Tiga pilar transformasi tersebut adalah Batu Bara Metalurgi (Metcoal) melalui ADMR, pembangunan Pabrik Peleburan Aluminium Hijau yang ditenagai oleh Pembangkit Listrik Tenaga Air (PLTA), dan pengembangan Energi Terbarukan melalui Adaro Green.
“Siap menyambut gelombang kendaraan listrik (EV) dan dekarbonisasi industri, ADRO tengah membentuk ulang dirinya sebagai platform energi industri generasi baru di Indonesia,” ujar Farras dalam risetnya belum lama ini
3. Prospek Valuasi dan Dividen
Meskipun harga sahamnya telah anjlok 21,8% sejak awal tahun, Mirae Asset Sekuritas melihat adanya peluang. Dengan valuasi berdasarkan metode sum-of-the-parts (SOTP), Mirae mempertahankan rekomendasi Beli dengan target harga Rp2.300 per saham.
Potensi kenaikan ini didukung oleh proyeksi laba bersih 2025 sebesar US$344 juta. Angka ini memungkinkan pembagian dividen per saham (DPS) sebesar Rp129 per saham, yang menyiratkan imbal hasil (yield) menarik sebesar 6,6% bagi investor yang sabar.
Risiko tetap ada, mulai dari volatilitas harga komoditas hingga potensi keterlambatan proyek.
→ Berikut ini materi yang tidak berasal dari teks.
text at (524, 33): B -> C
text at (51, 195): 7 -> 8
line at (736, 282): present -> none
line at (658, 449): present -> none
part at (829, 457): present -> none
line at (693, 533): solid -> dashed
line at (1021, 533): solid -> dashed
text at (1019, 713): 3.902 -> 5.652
Namun, prospek revaluasi perusahaan dinilai masih sangat kuat seiring berjalannya transformasi bisnis yang masif ini.
4. Apa Artinya Bagi Investor?
Nasib saham ADRO saat ini adalah sebuah cerita tentang dua sisi mata uang. Di satu sisi, ada tekanan teknis jangka pendek yang tak terhindarkan akibat rebalancing indeks MSCI yang akan efektif pada 26 Agustus 2025.
Di sisi lain, ada narasi fundamental jangka panjang yang sangat kuat tentang sebuah raksasa energi yang berevolusi. Bagi investor, keputusan kini sangat bergantung pada horizon waktu dan toleransi risiko masing-masing.
Bagi trader jangka pendek, Aliansyah menyarankan untuk waspada dan menunggu hingga tekanan jual mereda. Namun bagi investor jangka panjang, penurunan harga saat ini bisa jadi merupakan kesempatan langka untuk ikut serta dalam salah satu agenda transformasi industri terbesar di Indonesia.